The result should be a full, exact repeat of the entries, free of pictures.

*** Data records ***

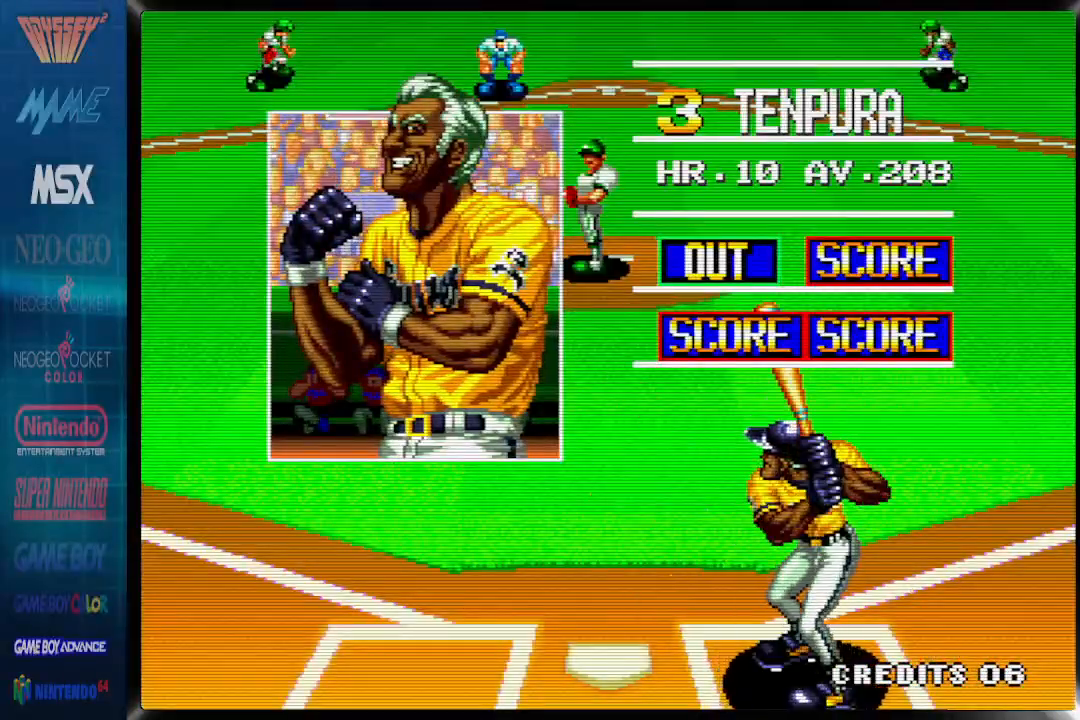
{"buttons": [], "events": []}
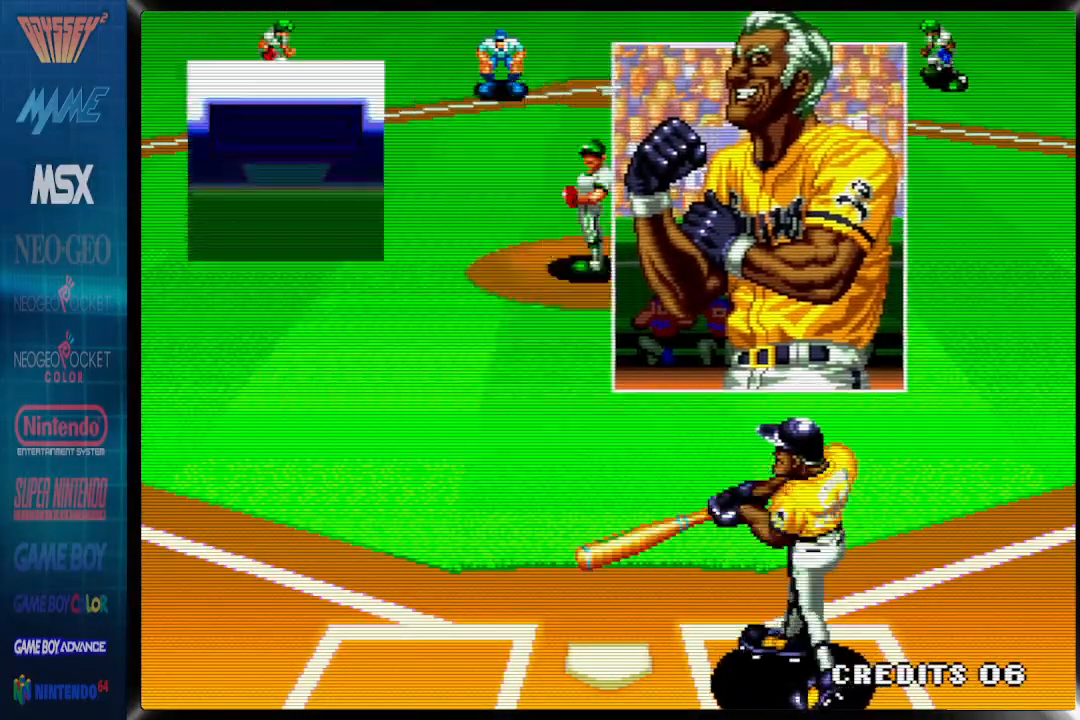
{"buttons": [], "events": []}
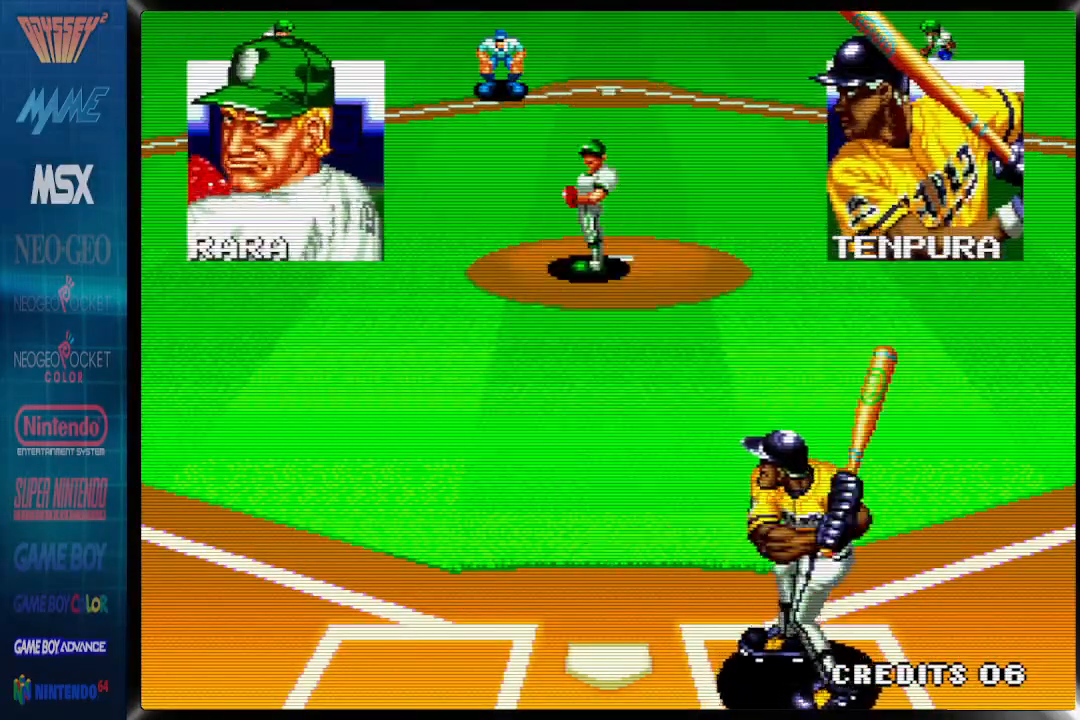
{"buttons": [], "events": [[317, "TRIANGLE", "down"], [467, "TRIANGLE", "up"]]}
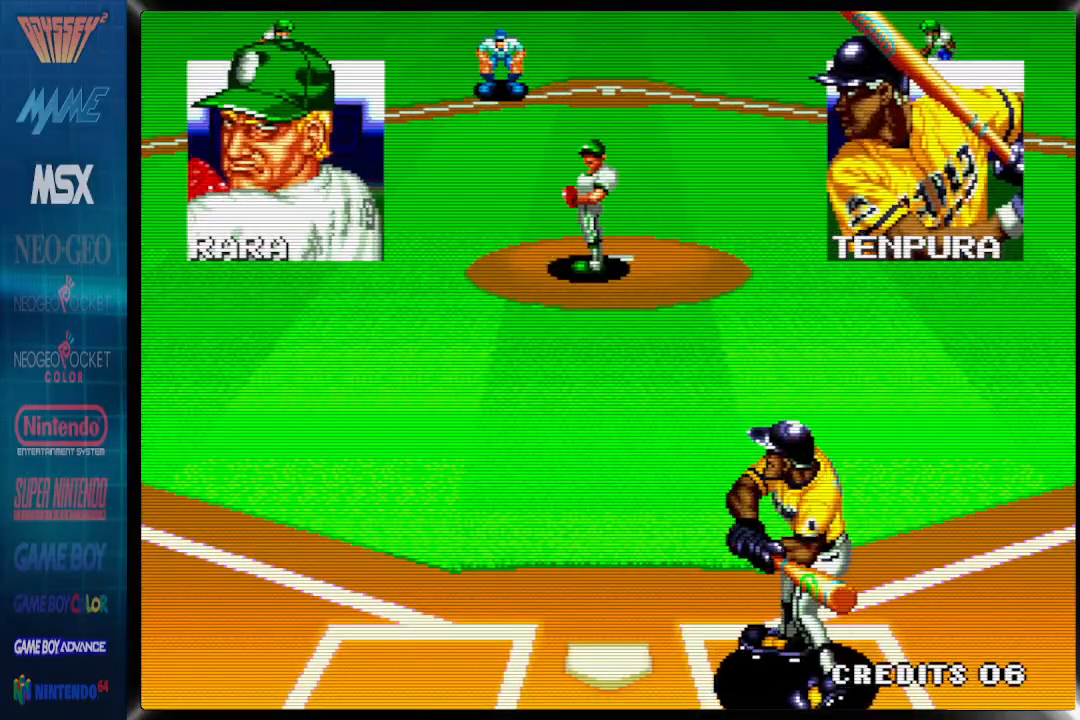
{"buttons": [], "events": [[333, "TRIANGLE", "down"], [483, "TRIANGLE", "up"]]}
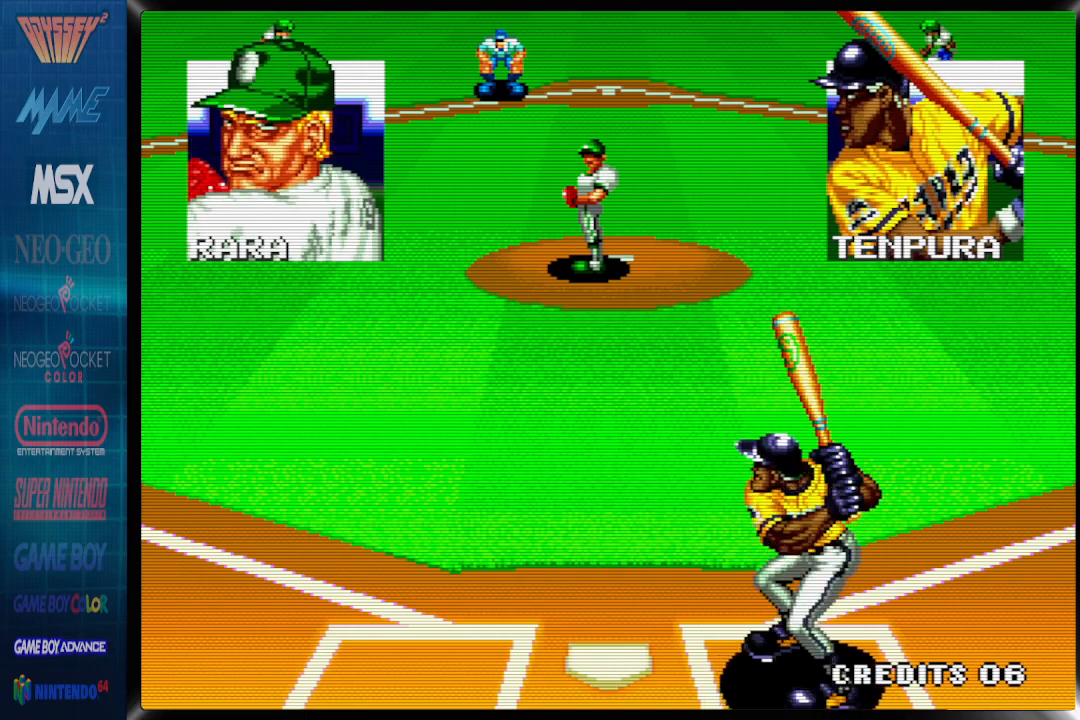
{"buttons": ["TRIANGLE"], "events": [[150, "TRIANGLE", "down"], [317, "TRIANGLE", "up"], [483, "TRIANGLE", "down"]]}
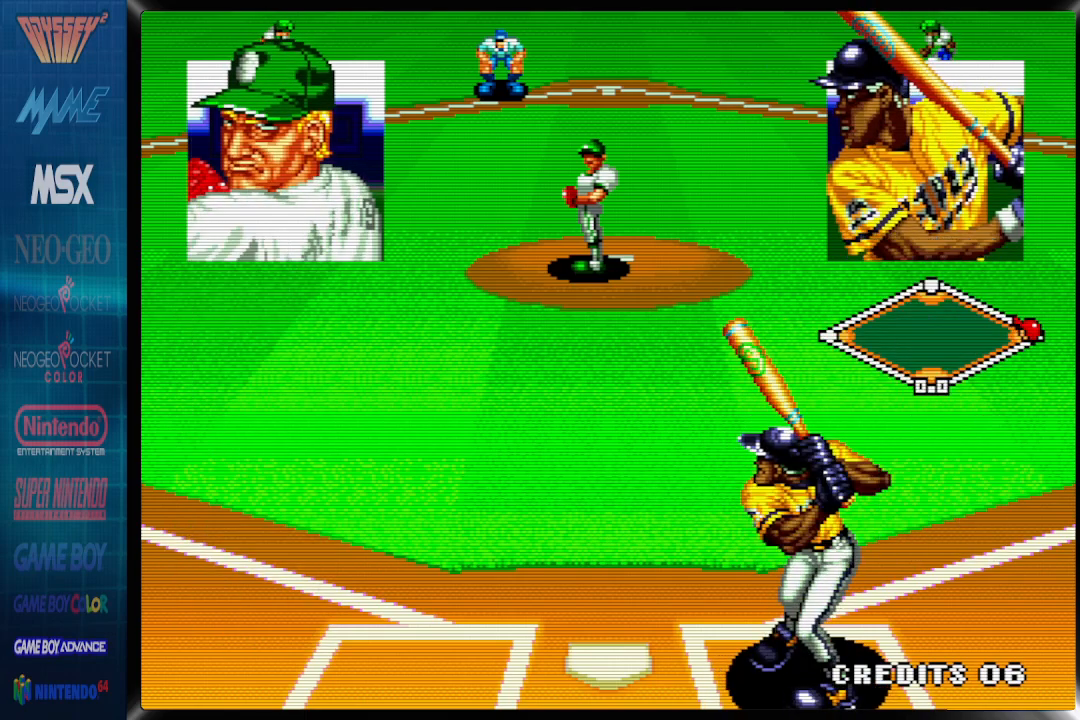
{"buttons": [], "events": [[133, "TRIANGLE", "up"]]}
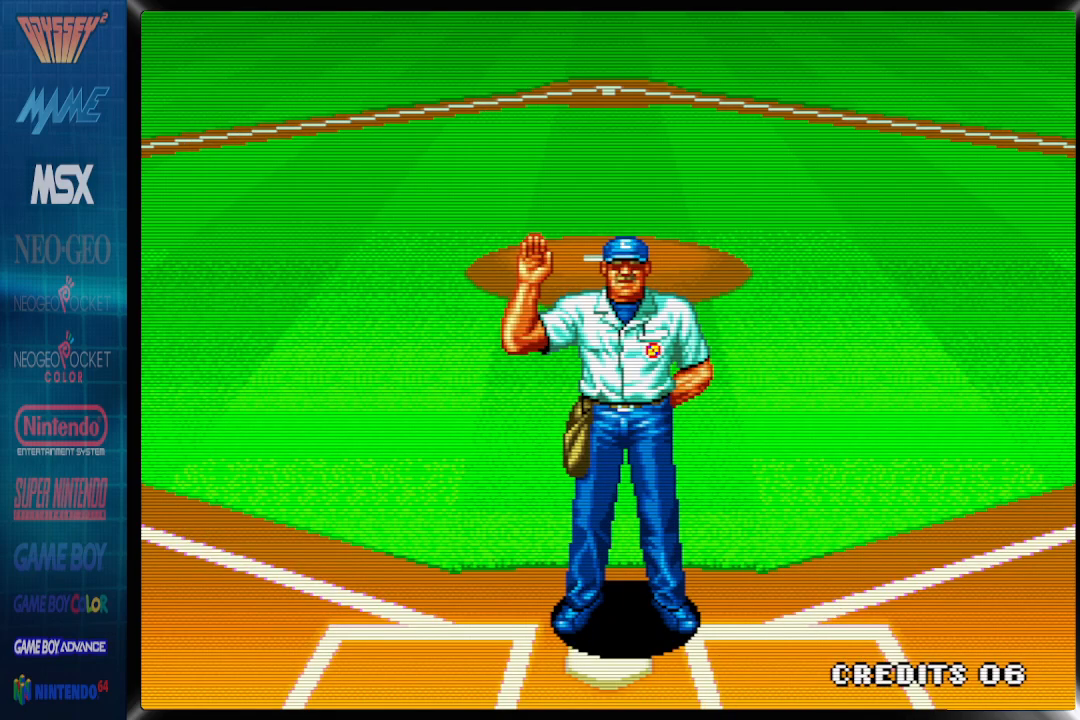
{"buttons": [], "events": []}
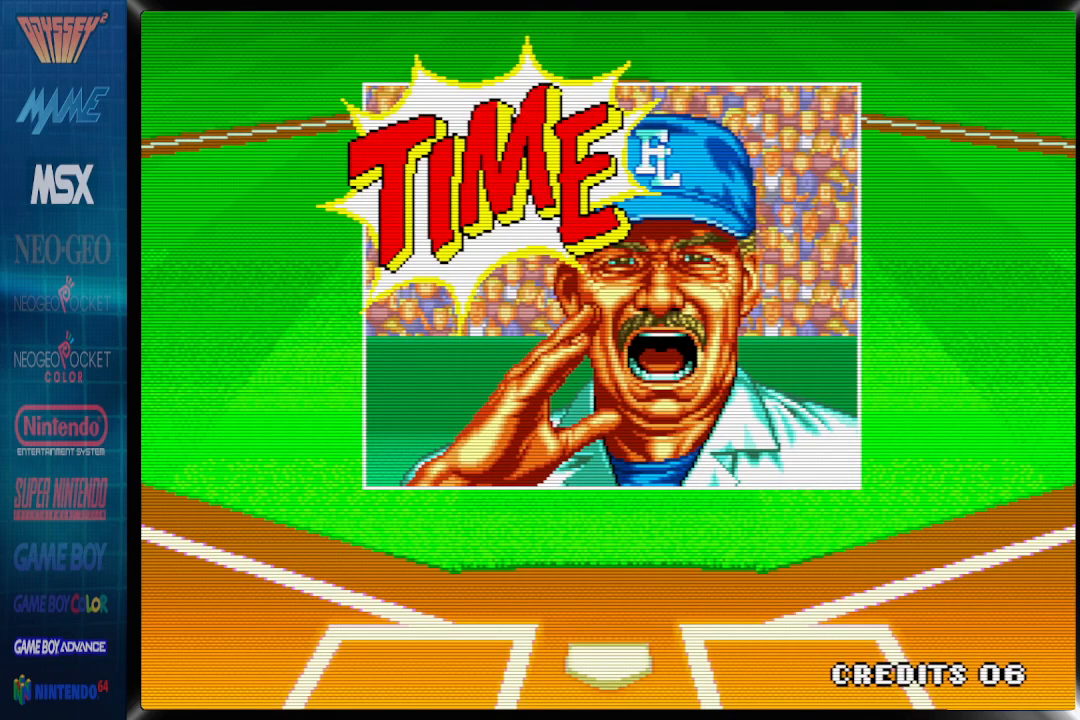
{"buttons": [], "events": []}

*** End of Data records ***

» Result below
{"buttons": [], "events": []}
{"buttons": [], "events": []}
{"buttons": [], "events": [[317, "TRIANGLE", "down"], [467, "TRIANGLE", "up"]]}
{"buttons": [], "events": [[333, "TRIANGLE", "down"], [483, "TRIANGLE", "up"]]}
{"buttons": ["TRIANGLE"], "events": [[150, "TRIANGLE", "down"], [317, "TRIANGLE", "up"], [483, "TRIANGLE", "down"]]}
{"buttons": [], "events": [[133, "TRIANGLE", "up"]]}
{"buttons": [], "events": []}
{"buttons": [], "events": []}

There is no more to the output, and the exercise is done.